Tue, Mar 25, 2014 - Page 1 News List

Students undaunted after violent eviction

‘DEMISE OF DEMOCRACY’:At least 110 people were injured in the crackdown against the protesters and 61 arrested, which critics say will only fuel the unrest

By Shih Hsiu-chuan  /  Staff reporter

Police fire a water cannon at a demonstrator yesterday during a protest against the cross-strait service trade pact near the Executive Yuan in Taipei.

Photo: Reuters

At 5:45am yesterday, thousands of students protesting the cross-strait service trade agreement sat near the Executive Yuan complex on Zhongxiao E Road in Taipei “paying silent tribute to [the demise of our] democracy” and praying for the approximately 60 protesters injured when police forcibly ended their occupation of the Executive Yuan’s main building hours earlier.

The students said they “have no fear” of the possible repercussions their actions may have as they left the area to rejoin the protesters occupying the Legislative Yuan on the seventh day of the protest against the trade pact.

At 11pm on Sunday night, Premier Jiang Yi-huah (江宜樺) ordered the National Police Agency to evict the activists occupying the Executive Yuan before dawn. Jiang gave the order after speaking to President Ma Ying-jeou (馬英九) by telephone.

After trying to pull, lift or drag protesters from the site, police employed two water cannon trucks, shields, batons and sticks to eventually remove all protesters from the Executive Yuan complex at 5:10am.

About 1,000 protesters remained outside on Zhongxiao E Road, while others gathered at the main entrance of the complex at the intersection of Zhongxiao E Road and Zhongshan S Road after 6am, prompting officers to turn the water cannons on them again. Not until after 7:15am were police able to reopen the roads to traffic.

The Executive Yuan said that at least 110 people were injured in the melee, including 52 police officers, while 61 people were arrested.

At about 5:15am, several SWAT team officers approached Dennis Wei (魏揚) — a National Tsing Hua University graduate student and convener of the Black Island National Youth Front that masterminded the legislative siege — and handcuffed him because police believe he had instigated the storming of the Executive Yuan compound.

Wei had earlier said that confrontations with police at the Executive Yuan were to be expected, but “we [the protesters] are not deterred by that.”

“If we fear being forced out, we won’t be able to defend our democracy. We want to show the Ma administration the people’s determination,” he said.

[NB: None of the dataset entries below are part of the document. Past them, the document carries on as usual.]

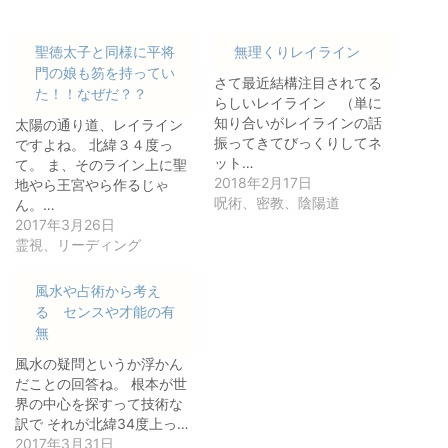
聖徳太子と同様に平将
無理くりレイライン
門の娘も笏を持ってい
さて最近結構注目されてる
た！！なぜだ？？
らしいレイライン （単に
知り合いがレイラインの話
太陽の通り道、レイライン
振ってきてびっくりしてネ
ですよね。 北緯３４度っ
ット…
て。 ま、そのライン上に聖
2018年2月17日
地やら王宮やら作るじゃ
呪術、密教、陰陽道
ん。…
2017年3月26日
霊視、リーディング
風水や占術から考え
る センスや才能の有
無
風水の疑問というか浮かん
だことの回答ね。 根本が世
界の中心を探すって技術な
訳で それが北緯34度上っ…
2017年3月31日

The movement was sparked by the Ma administration’s perceived attempt to ram the pact through the legislature and follows months of calls by several sectors of society and public officials to renegotiate the deal or scrap it altogether.

Critics say the trade deal was negotiated illicitly without consulting the public, is skewed in China’s favor and puts Taiwan’s national security at risk, reasons cited by the protesters in their demands that the government suspend the pact and implement legislation to monitor future cross-strait dealmaking.

Less than an hour after hundreds of students forced their way into the Executive Yuan complex by throwing quilts over the razor wire around it, more than 2,000 activists gathered at the site, outnumbering the approximately 200-strong police force.

While more police were called in, the students set up audio equipment, moved in supplies from the legislature, hung up a giant banner, burst into some offices on the second floor of the main building and gathered at three main entrances and two other areas in the complex.

An hours-long standoff with police in all five places ensued, during which the students sat down arm-in-arm and shouted slogans as officers cleared people from Beiping E Road and assembled more riot police and SWAT officers there with two water-cannon trucks. The police force eventually numbered more than 3,000.